Monitoring the  data streams in social media can provide a wealth of insights to assist in the improvement of your business, but rarely does it yield much without applying the kinds of analysis work above. We have talked before about the high noise to signal ratio in the social media data streams – yes, you get to see the woods AND the trees but ultimately you need to get to the gold and make it easily understandable. You can understand why sentiment analysis is difficult to automate, but the social streams as a whole all require various levels of “deep diving” in order to extract the best business value.

That’s why the free analytics tools rarely provide everything that a business needs to make sense of the countless tweets, comments, posts, likes and discussions in social media.

Turning data into insight

The solutions, such as those from our good friends at Sysomos provide a vastly superior platform for both collecting the data and for then analysing it and are well worth the modest investment for most organisations. And they provide the capability to organise the resultant insights in a way that is highly visual and easily understood which is key for social business intelligence.

But it’s easy to trivialise the effort it takes to sift, sort, filter, categorise and analyse the data into true social business intelligence. It takes time, it takes experience and it takes some knowledge of the clients business, products and services if the social business intelligence services are sourced from organisations such as ours.

We hear much about how social media is free and the basic analytics tools are free but we rarely see discussion on the effort involved in turning data into insight.

So what, who cares?

In my business career I have always been taught the importance of asking two fundamental questions – So What? and Who Cares?

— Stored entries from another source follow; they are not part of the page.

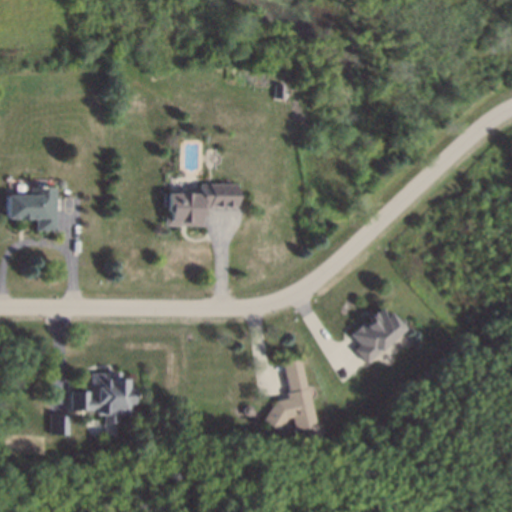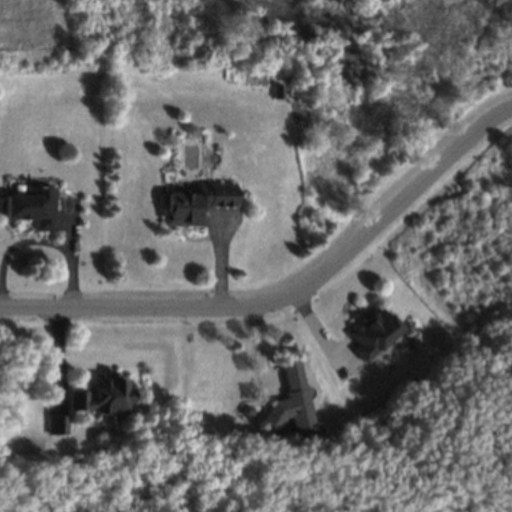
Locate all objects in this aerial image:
crop: (32, 23)
building: (196, 203)
building: (33, 206)
road: (290, 297)
building: (375, 333)
building: (104, 396)
building: (295, 403)
building: (58, 425)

And so it is with social media generally and social business intelligence in particular.

I have seen some really bad advice lately suggesting that businesses not put too much weight on social data, such as sentiment analysis, because there is no way to tell if they are a customer or potential customer for your products or services. Far better advice would be to understand how and why they are talking about your brand or terms of interest and how influential they are. They may not be a potential customer, but they may be an industry analyst for example with 100,000 followers!

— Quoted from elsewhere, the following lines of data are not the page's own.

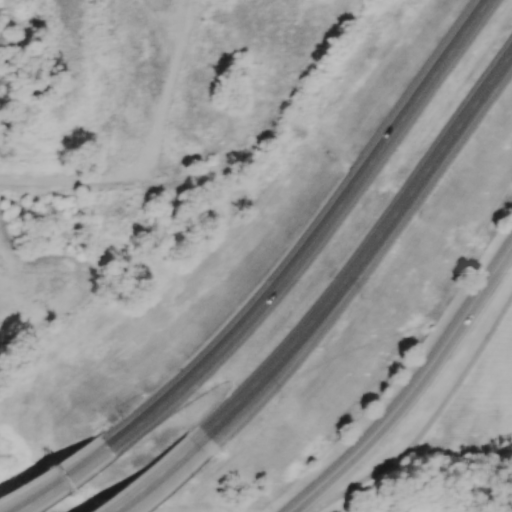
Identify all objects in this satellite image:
road: (77, 183)
road: (310, 239)
road: (361, 257)
crop: (36, 287)
road: (413, 388)
road: (431, 421)
road: (54, 480)
road: (150, 481)
road: (143, 491)
road: (25, 494)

Just understanding “social influence” itself takes some effort and business understanding. There are tools which measure social influence alone, and plenty of debate about the validity and usefulness of such measures. But the fundamental thing we do know is that influencers pass your messages around in the social networks very effectively. It’s what Laurel Papworth calls the ripple-ability of social networks. So knowing who are your influencers, and why, even if they never buy your products, is vitally important.

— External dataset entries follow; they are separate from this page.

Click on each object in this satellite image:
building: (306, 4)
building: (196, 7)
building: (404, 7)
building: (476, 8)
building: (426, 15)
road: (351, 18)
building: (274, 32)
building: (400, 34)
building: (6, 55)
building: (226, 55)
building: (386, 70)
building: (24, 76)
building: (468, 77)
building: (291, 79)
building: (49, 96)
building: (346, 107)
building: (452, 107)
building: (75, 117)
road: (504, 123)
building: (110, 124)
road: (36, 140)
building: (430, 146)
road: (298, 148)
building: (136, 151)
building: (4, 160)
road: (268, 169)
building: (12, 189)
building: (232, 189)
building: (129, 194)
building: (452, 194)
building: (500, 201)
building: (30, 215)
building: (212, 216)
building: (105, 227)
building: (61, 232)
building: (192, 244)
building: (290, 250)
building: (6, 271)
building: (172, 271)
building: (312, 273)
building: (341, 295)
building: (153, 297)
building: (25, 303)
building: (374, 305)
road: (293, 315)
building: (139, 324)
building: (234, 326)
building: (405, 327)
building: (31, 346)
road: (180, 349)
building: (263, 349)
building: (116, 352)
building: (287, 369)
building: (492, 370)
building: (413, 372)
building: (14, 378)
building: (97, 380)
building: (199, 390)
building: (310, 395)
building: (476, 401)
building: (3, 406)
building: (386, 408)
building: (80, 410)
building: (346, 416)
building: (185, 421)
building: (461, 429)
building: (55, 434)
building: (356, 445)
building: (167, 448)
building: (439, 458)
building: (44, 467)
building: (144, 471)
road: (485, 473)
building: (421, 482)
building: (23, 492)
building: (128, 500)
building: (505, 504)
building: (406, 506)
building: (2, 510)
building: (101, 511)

In putting together the measures you wish to track you should apply the twins of So What? and Who Cares? And you should apply the same sensibility when responding to the social data streams. It is unfortunately true that there are people who just want to engage your business for the exposure it brings them; some just want to turn conversations into contests and some are just plain miserable people who want to take up your time. But they are easily spotted and typically have little influence and can be dealt with in different ways to those who truly have an issue to be resolved or who want to understand more about what you do.

True social business intelligence is more than monitoring and responding. Applying some analysis with liberal doses of So What? and Who Cares? can and does provide true insights.